The advantages for third person might not be realized e.g swimming pool does not always have a pleasuring effect. The third party might be unaware of these advantages or may fail to get these benefits. In case of a market failure, the advantages will not be accrued and consequently advantages are not realized.
There is uncertainty whether the fiscal and monetary stimulus will work. Perhaps uncertainty follows the “waterbed principle”: try to flatten it in one place and it simply pops up somewhere else (The Economist, 2009).
Market failure occurs when the market interactions of buyers and sellers results in undesirable outcomes. This might be the case when the requirements of people are not reflected in market demands e.g my mistaken belief about the ability of a gadget. Another failure could result when markets are controlled by a small number of buyers and sellers e.g A single seller charges the price for a good that exceeds the actual cost to the firm. When governments intervene too much and impose heavy taxes or tariffs or when externalities in consumption are present. Now, the benefit or cost to the individual customer will not accurately measure the benefit or cost to society as a whole. An example of positive consumption externality is another person’s or neighbour’s enjoyment of one large beautiful swimming pool. While, an example of a negative consumption externality would be imposition of unwanted smoke by a smoker on non-smokers.

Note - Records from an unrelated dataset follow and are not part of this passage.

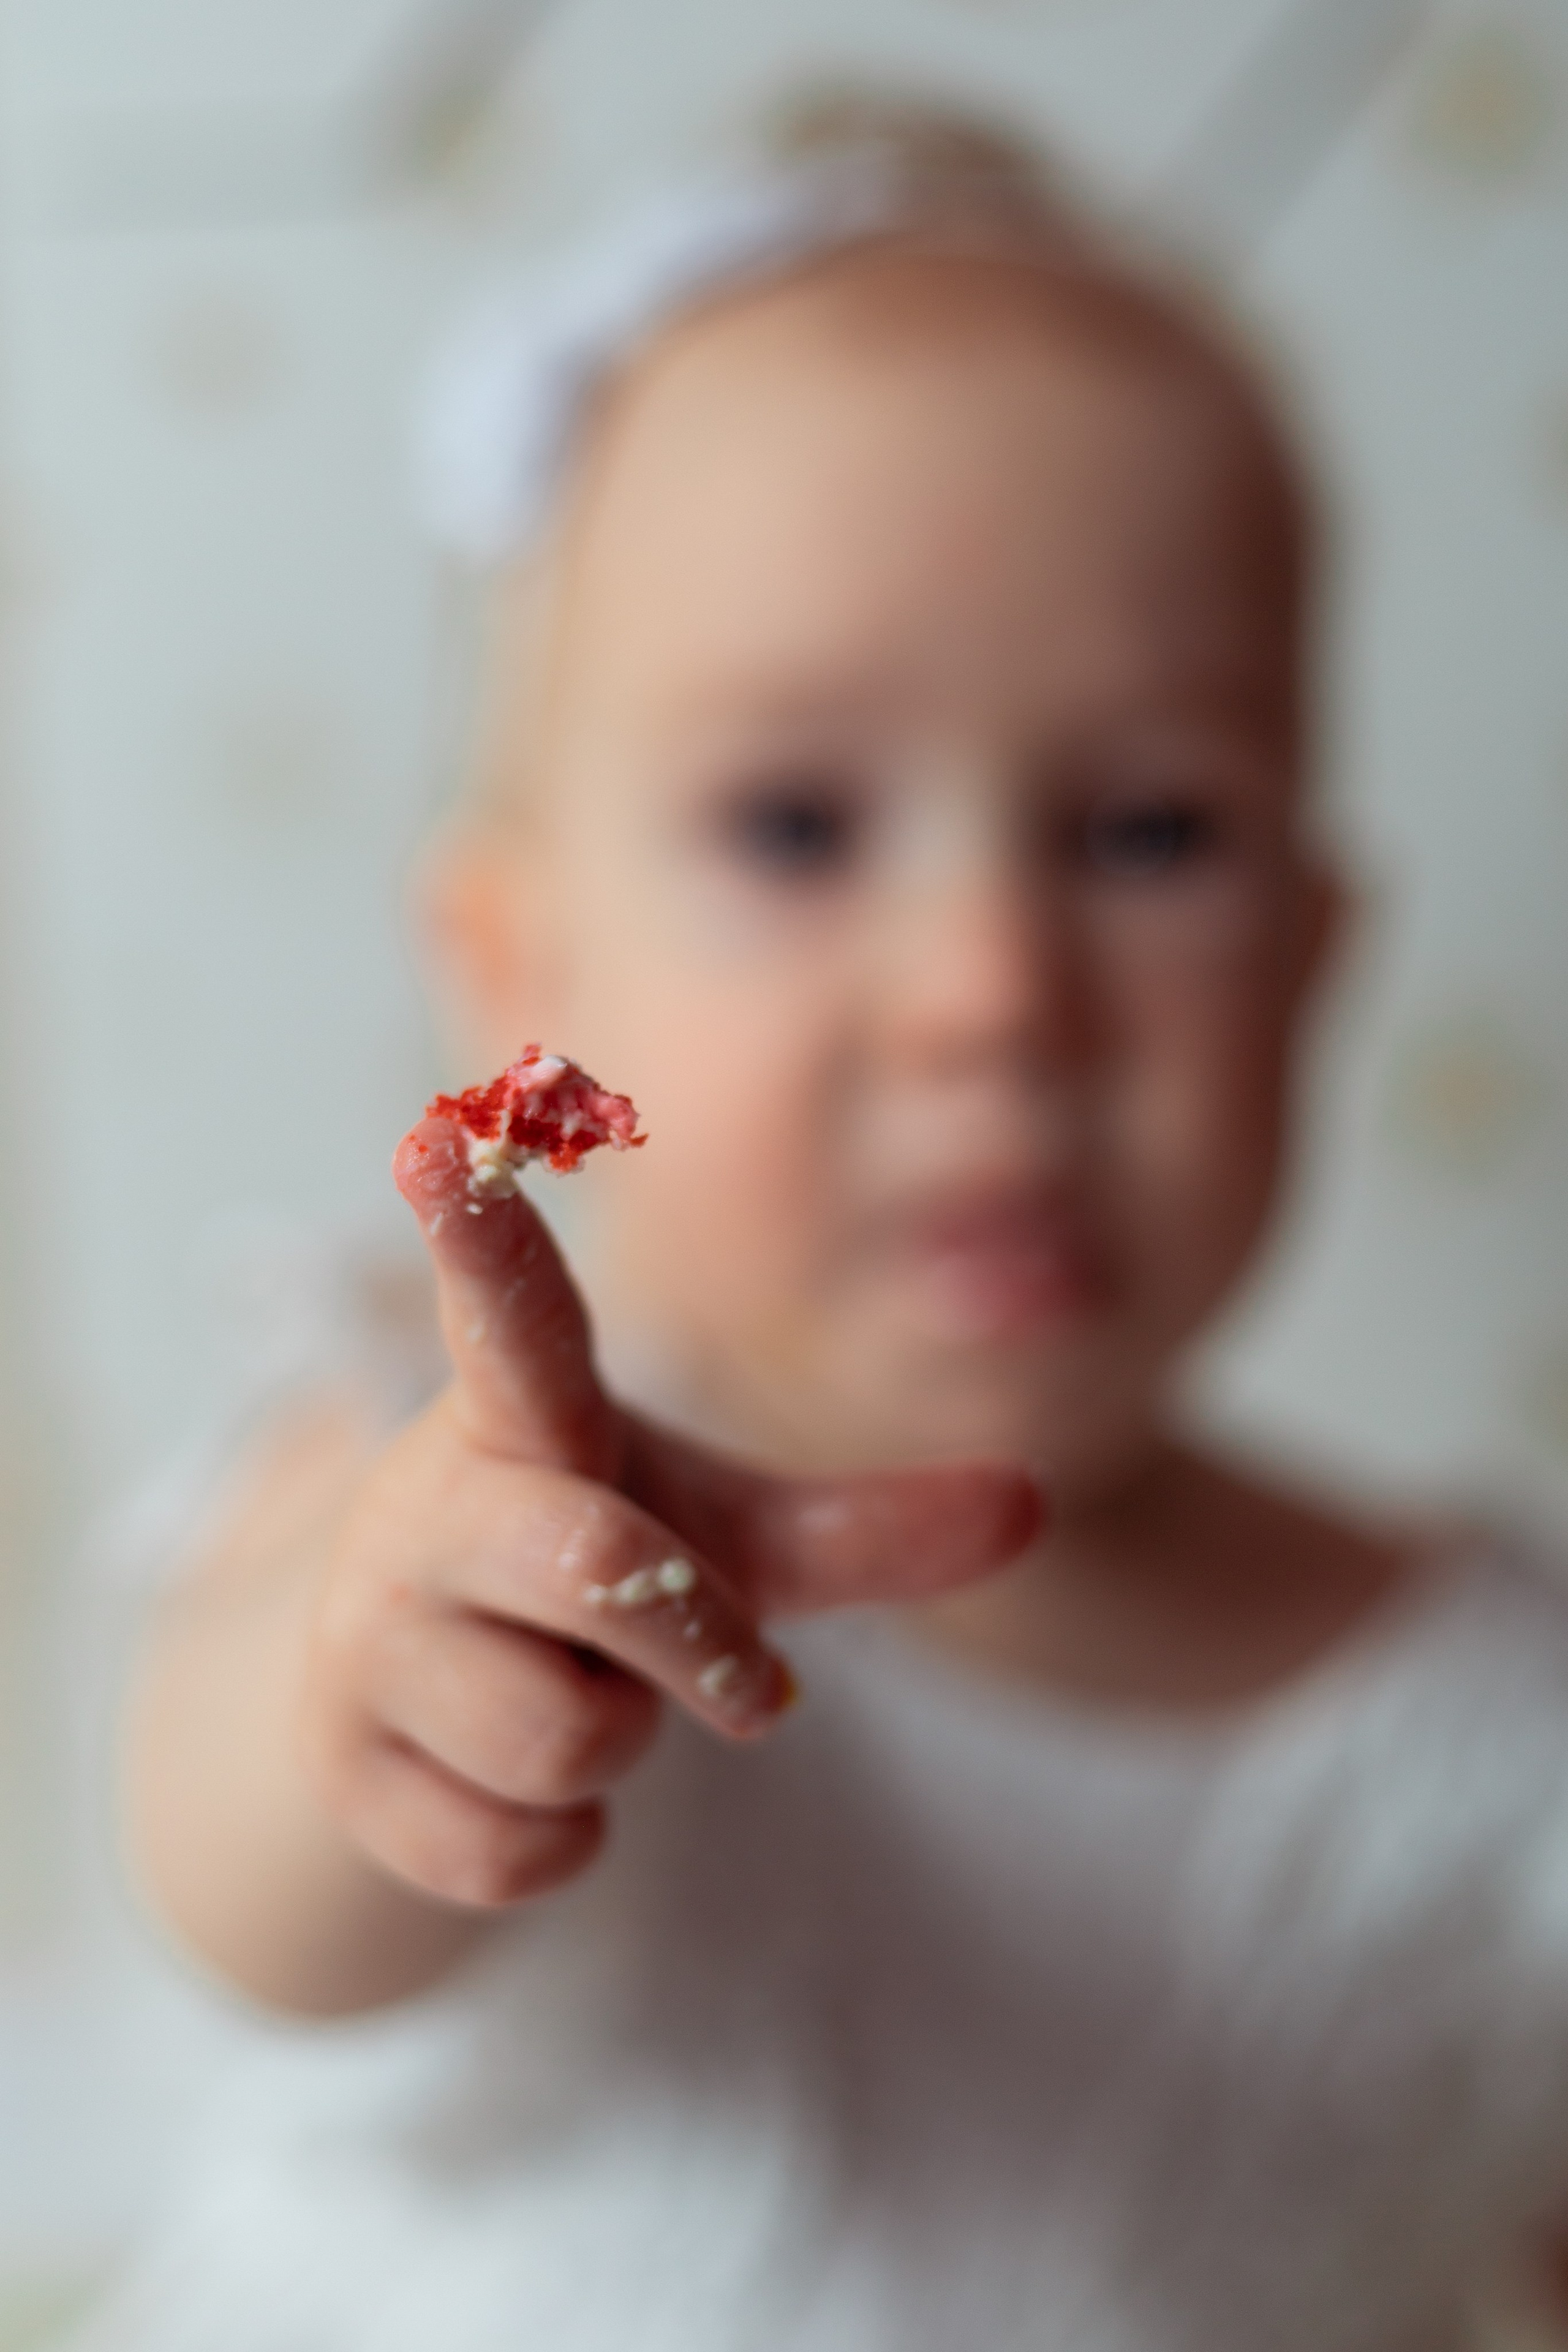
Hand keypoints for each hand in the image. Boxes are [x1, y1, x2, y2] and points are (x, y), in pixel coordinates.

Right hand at [297, 1115, 1042, 1911]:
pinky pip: (511, 1850)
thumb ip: (862, 1525)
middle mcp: (424, 1507)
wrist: (411, 1699)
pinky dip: (561, 1846)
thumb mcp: (723, 1535)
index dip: (484, 1235)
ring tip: (571, 1690)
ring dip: (617, 1745)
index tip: (437, 1139)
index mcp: (525, 1418)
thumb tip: (1031, 1500)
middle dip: (698, 1636)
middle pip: (609, 1572)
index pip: (510, 1319)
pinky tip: (516, 1784)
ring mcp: (363, 1636)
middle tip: (716, 1655)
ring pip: (562, 1739)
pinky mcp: (340, 1765)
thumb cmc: (584, 1573)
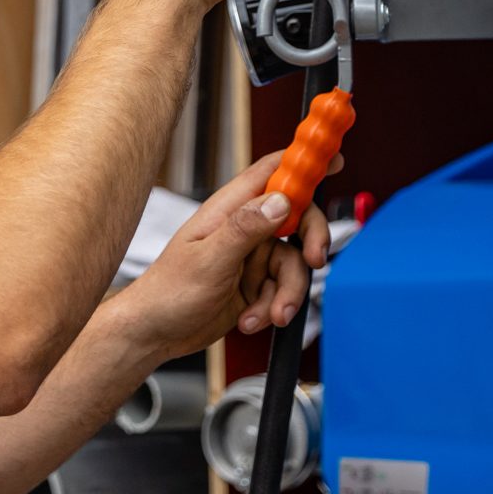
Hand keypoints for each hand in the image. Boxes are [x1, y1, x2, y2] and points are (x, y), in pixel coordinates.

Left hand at [108, 151, 338, 364]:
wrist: (156, 334)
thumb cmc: (168, 292)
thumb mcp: (209, 260)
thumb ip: (246, 229)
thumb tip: (281, 201)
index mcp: (230, 209)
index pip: (273, 171)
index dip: (306, 161)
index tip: (336, 159)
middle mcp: (245, 228)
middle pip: (297, 218)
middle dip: (310, 241)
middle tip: (315, 259)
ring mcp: (251, 256)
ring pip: (294, 263)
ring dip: (286, 292)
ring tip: (267, 314)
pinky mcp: (255, 283)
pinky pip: (282, 289)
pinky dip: (272, 308)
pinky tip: (249, 320)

Neither the prisoner’s dilemma nor the tragedy of the commons, much as they may shed light on the problems associated with self-interested market behaviour, are in themselves examples of market failure because they do not involve exchange relationships(Bowles, Edwards and Roosevelt, 2005).

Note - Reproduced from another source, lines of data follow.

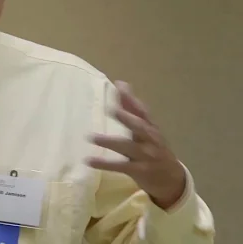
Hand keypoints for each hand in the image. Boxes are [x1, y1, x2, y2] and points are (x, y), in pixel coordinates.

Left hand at [87, 81, 186, 209]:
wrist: (172, 179)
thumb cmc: (154, 149)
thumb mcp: (146, 129)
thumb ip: (132, 108)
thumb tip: (121, 84)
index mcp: (150, 128)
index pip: (141, 111)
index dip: (131, 99)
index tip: (119, 85)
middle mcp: (150, 140)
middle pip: (140, 127)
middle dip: (128, 118)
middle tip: (113, 110)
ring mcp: (147, 156)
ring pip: (129, 147)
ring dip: (110, 142)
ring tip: (92, 137)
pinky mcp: (140, 170)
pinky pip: (121, 166)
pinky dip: (105, 164)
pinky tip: (90, 160)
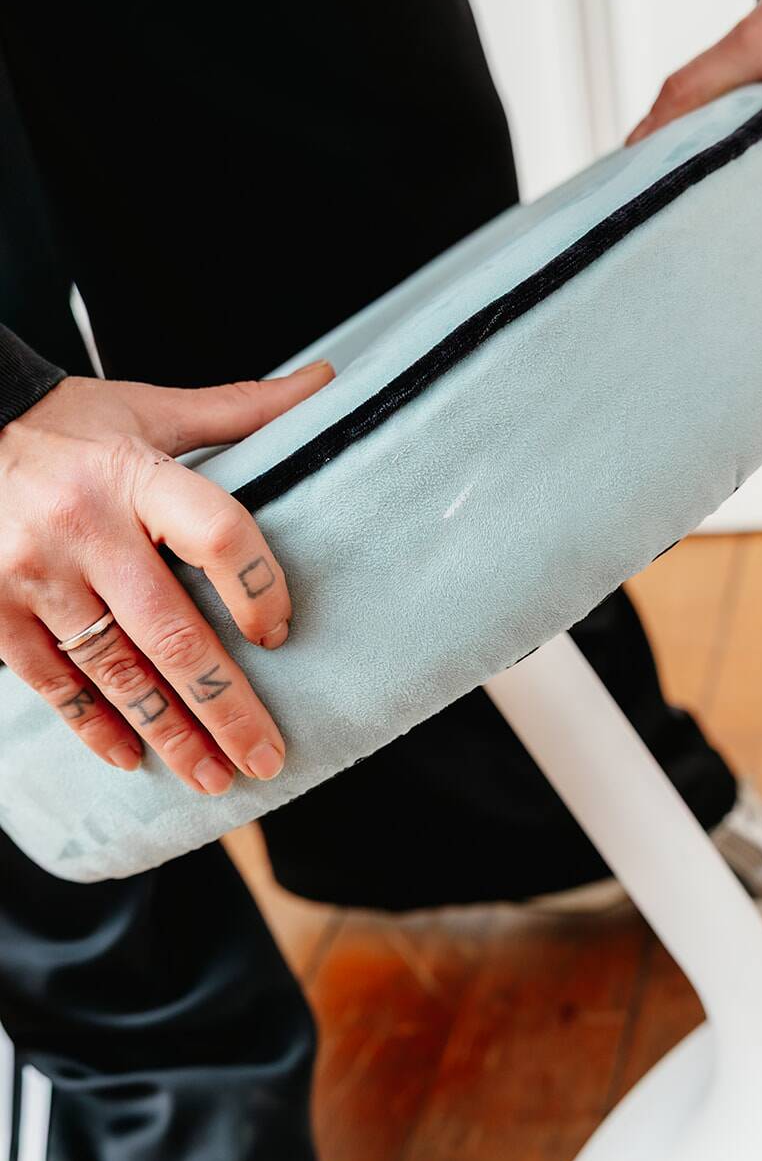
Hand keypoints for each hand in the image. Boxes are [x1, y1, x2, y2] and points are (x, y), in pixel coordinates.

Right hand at [0, 360, 332, 793]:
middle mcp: (83, 530)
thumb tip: (329, 383)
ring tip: (214, 777)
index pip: (217, 534)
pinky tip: (134, 759)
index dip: (259, 588)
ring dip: (170, 735)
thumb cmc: (68, 425)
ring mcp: (33, 577)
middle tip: (266, 758)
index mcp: (132, 474)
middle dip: (226, 707)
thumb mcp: (149, 409)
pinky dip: (95, 726)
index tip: (279, 631)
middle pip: (172, 634)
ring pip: (117, 673)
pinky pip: (54, 682)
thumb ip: (240, 410)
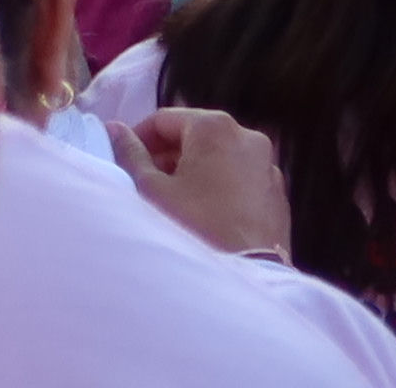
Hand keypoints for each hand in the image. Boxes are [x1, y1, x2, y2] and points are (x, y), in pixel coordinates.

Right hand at [109, 107, 289, 261]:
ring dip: (195, 170)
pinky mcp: (279, 195)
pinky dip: (221, 187)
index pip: (165, 119)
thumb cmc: (194, 225)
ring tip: (176, 200)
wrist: (248, 276)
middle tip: (148, 181)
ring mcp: (269, 167)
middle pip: (195, 136)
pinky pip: (241, 179)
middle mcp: (248, 138)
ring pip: (220, 158)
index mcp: (215, 127)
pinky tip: (206, 213)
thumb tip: (115, 129)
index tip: (126, 160)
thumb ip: (130, 152)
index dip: (140, 138)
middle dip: (169, 155)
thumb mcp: (151, 188)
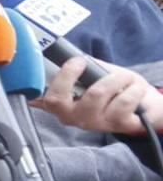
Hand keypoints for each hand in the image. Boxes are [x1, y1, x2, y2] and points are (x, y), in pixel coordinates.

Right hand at [35, 59, 162, 136]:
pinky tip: (134, 91)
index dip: (38, 85)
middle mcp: (71, 117)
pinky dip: (133, 88)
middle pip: (57, 99)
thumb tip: (69, 55)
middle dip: (70, 73)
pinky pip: (123, 100)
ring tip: (123, 78)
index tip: (67, 63)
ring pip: (96, 93)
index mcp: (61, 105)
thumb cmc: (114, 89)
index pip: (40, 99)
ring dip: (116, 78)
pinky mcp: (115, 125)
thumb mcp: (93, 75)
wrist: (143, 106)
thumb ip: (81, 68)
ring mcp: (93, 123)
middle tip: (82, 63)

But, even a market failure can be seen as a type of coordination failure because the ‘invisible hand’ will not work if prices are not appropriate and these prices do not reflect all the effects of people’s actions on one another. The prices here are not properly measuring the scarcity of goods.
Market failure occurs when there are discrepancies between costs and benefits of a decision and these divergences lead towards externalities which are also called ‘spillovers’.

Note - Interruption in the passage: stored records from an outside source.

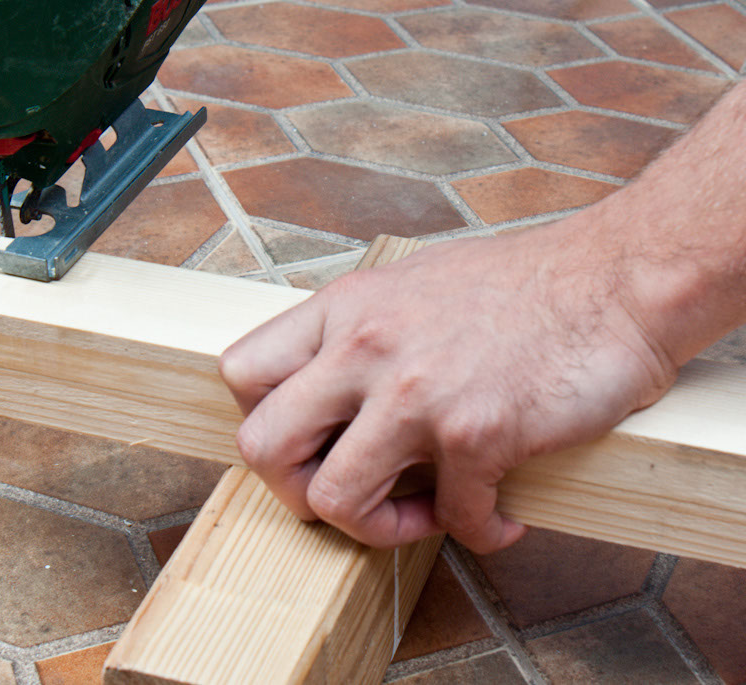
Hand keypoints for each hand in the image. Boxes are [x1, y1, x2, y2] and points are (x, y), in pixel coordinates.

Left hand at [219, 225, 677, 552]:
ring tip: (424, 515)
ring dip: (378, 528)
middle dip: (296, 492)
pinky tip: (500, 516)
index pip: (240, 373)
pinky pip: (453, 521)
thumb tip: (323, 393)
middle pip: (261, 447)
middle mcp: (365, 348)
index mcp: (343, 309)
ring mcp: (415, 393)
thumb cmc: (518, 286)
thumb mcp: (406, 287)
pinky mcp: (476, 433)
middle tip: (348, 495)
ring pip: (333, 500)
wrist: (613, 281)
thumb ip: (354, 336)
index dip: (262, 421)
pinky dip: (480, 532)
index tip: (310, 440)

Markets work through market exchange where goods can be transferred to a third party for payment at mutually accepted terms. The trading usually involves buyers and sellers. The advantages are accumulated with the buyers and sellers who are making profit out of it because the goal is to make profit. The investors who have invested their money into markets will also enjoy some benefits and return on investment would be expected high, though the rate of return might be low.
Using markets for allocation of resources is generally efficient, better and cheaper. It can provide quicker means of business transactions between buyers and sellers. A market tends to create and maintain somewhat a balance between demand and supply so that there is no surplus and shortage of products. There is also a competition between them for prices to attract customers and sell goods and services at a customer oriented rate. Just imagine if there would have been no markets, what would have happened? But, there has been the ‘Barter’ system, where goods are exchanged for other goods. Barter markets lacked standards for deferred payments and there was absence of common measure of value.
The market mechanism may seem cheaper but what would happen in case of a market failure. The undesirable outcomes are not pleasing as huge losses might be associated with it and reflect that prices are not right.
Then the question arises whether market or central planning mechanism? The answer to this question depends on to the extent we expect that the full use will be made of the existing knowledge. This further depends on whether the chosen mechanism would succeed in putting at the disposal of a single central authority all the knowledge which might be dispersed among many individuals (Hayek, 1945).
Hence, it depends on planning and the mechanism whether it would yield some benefits and these benefits could be either accumulated or not be realized.